Critically, line managers need to lead by example and take responsibility for providing their employees with the right guidance and support.
"A key thing to note here is that by creating a culture of employee empowerment and continuous learning, companies are investing in the entire talent pipeline," comments West. "Often organisations focus only on the upper layers of senior management, but this is a big mistake. Investing in new and mid-level managers and leaders is vital, especially as these individuals are the ones most often engaged in forging organisational culture on the front lines."
A related observation is that the judicious use of technology and digital platforms offers unprecedented opportunities to empower employees and to track their development. "Instead of using technology to do the same things better, Bersin tells us that mature organisations use technology to completely change the types of developmental opportunities they offer and enable learning in the workplace through technologies integrated into employees' work," says West.
Balancing these interventions with face-to-face learning opportunities - especially when it comes to the development of soft skills and emotional intelligence - is also key. As Peter Hirst, director of the executive education program at the MIT Sloan School of management, told the Harvard Business recently, there's still something special about face-to-face interaction. "The richest experience [is still] being able to get together in person, face to face. There's millions of years of evolution behind that."
"There is no doubt that we are in a disruptive time," says West. "Automation, digital technology and the rise of contingent labour are just some of the forces disrupting traditional workplaces and nobody really knows where it is all going."
In this context, says Bersin, companies of all sizes are being forced to literally reinvent their learning strategy, infrastructure and employee experience like never before. Gone are the days of instructor-led, classroom-based education. Nowadays, leaders at all levels can learn through a blend of offerings including face-to-face interactions, learning platforms, immersive experiences and social connections.
"Companies are faced with a bewildering number of options," agrees West. "To truly benefit from a management or leadership development programme or corporate training initiative, best practice would suggest that organisations and training providers need to work together and keep three important tenets in mind.

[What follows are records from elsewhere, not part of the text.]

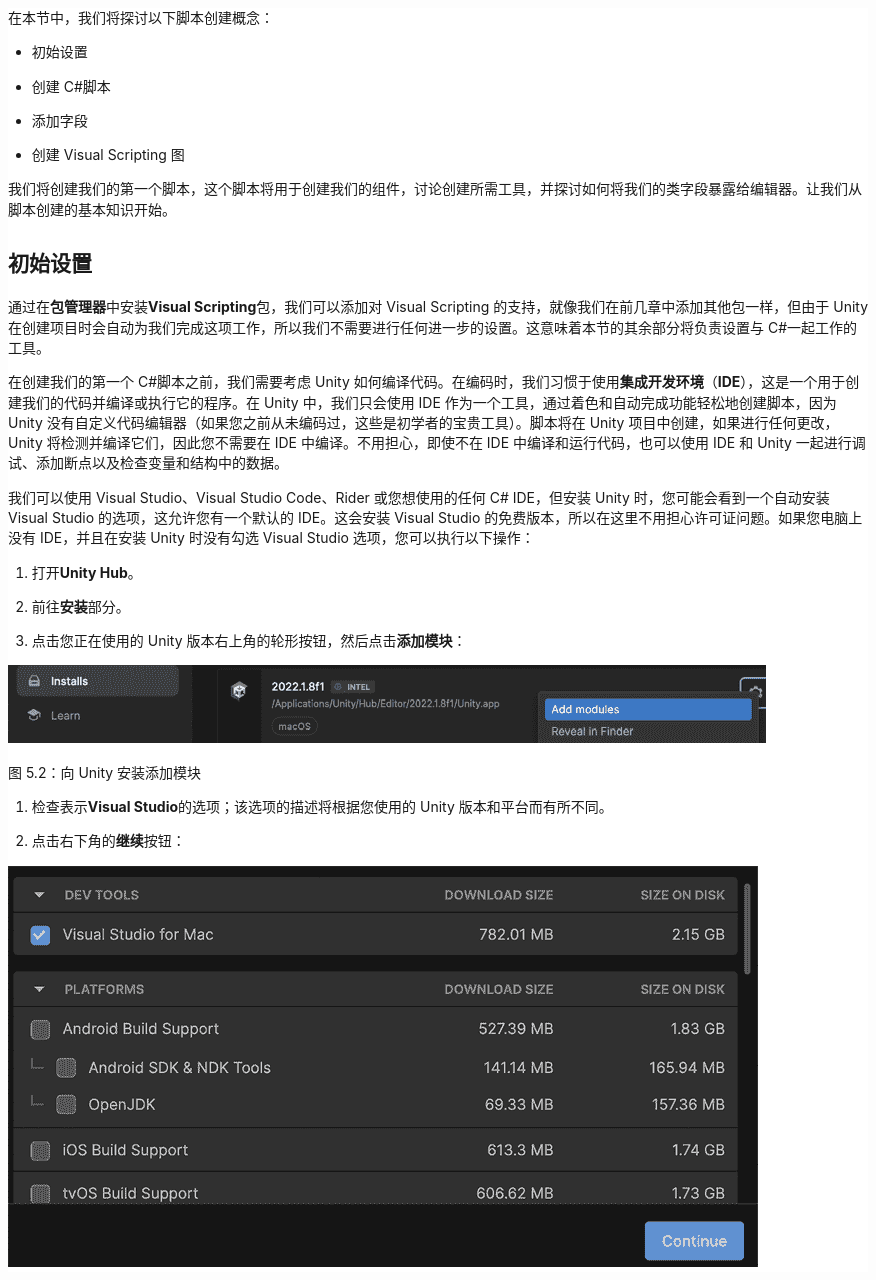 在本节中，我们将探讨以下脚本创建概念：

+   初始设置

+   创建 C#脚本

+   添加字段

+   创建 Visual Scripting 图

我们将创建我们的第一个脚本，这个脚本将用于创建我们的组件，讨论创建所需工具，并探讨如何将我们的类字段暴露给编辑器。让我们从脚本创建的基本知识开始。

## 初始设置

通过在**包管理器**中安装**Visual Scripting**包，我们可以添加对 Visual Scripting 的支持，就像我们在前几章中添加其他包一样，但由于 Unity 在创建项目时会自动为我们完成这项工作，所以我们不需要进行任何进一步的设置。这意味着本节的其余部分将负责设置与 C#一起工作的工具。

在创建我们的第一个 C#脚本之前，我们需要考虑 Unity 如何编译代码。在编码时，我们习惯于使用**集成开发环境**（**IDE**），这是一个用于创建我们的代码并编译或执行它的程序。在 Unity 中，我们只会使用 IDE 作为一个工具，通过着色和自动完成功能轻松地创建脚本，因为 Unity 没有自定义代码编辑器（如果您之前从未编码过，这些是初学者的宝贵工具）。脚本将在 Unity 项目中创建，如果进行任何更改，Unity 将检测并编译它们，因此您不需要在 IDE 中编译。不用担心，即使不在 IDE 中编译和运行代码，也可以使用 IDE 和 Unity 一起进行调试、添加断点以及检查变量和结构中的数据。

我们可以使用 Visual Studio、Visual Studio Code、Rider 或您想使用的任何 C# IDE，但安装 Unity 时，您可能会看到一个自动安装 Visual Studio 的选项，这允许您有一个默认的 IDE。这会安装 Visual Studio 的免费版本，所以在这里不用担心许可证问题。如果您电脑上没有 IDE，并且在安装 Unity 时没有勾选 Visual Studio 选项，您可以执行以下操作：

1.  打开**Unity Hub**。

1.  前往**安装**部分。

1.  点击您正在使用的 Unity 版本右上角的轮形按钮，然后点击**添加模块**：

![](img/B18585_05_02.png)

图 5.2：向 Unity 安装添加模块

1.  检查表示**Visual Studio**的选项；该选项的描述将根据您使用的 Unity 版本和平台而有所不同。

1.  点击右下角的**继续**按钮：

![](img/B18585_05_03.png)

"Firstly, we need to ensure that people are not only given the opportunity to acquire new tools and skills (whether that be through digital or face-to-face learning or a blend of both), but also the opportunity to implement what they've learned in a supportive environment. A good rule of thumb here is the 70-20-10 rule, a leadership development learning model that has stood the test of time, that suggests 70% of development should consist of on-the-job learning, supported by 20% coaching and mentoring, and just 10% classroom training.
"Secondly, we must focus on outcomes rather than just content and be clear about the impact that the training must achieve in terms of how it changes behaviours. And third and most importantly, people need to be empowered and given the space and support to direct their own learning and, in turn, to influence the work they do. It is only when training and development is made the responsibility of the entire organisation that you create a true learning organisation. And a true learning organisation is an organisation that is more resilient and fit for the future."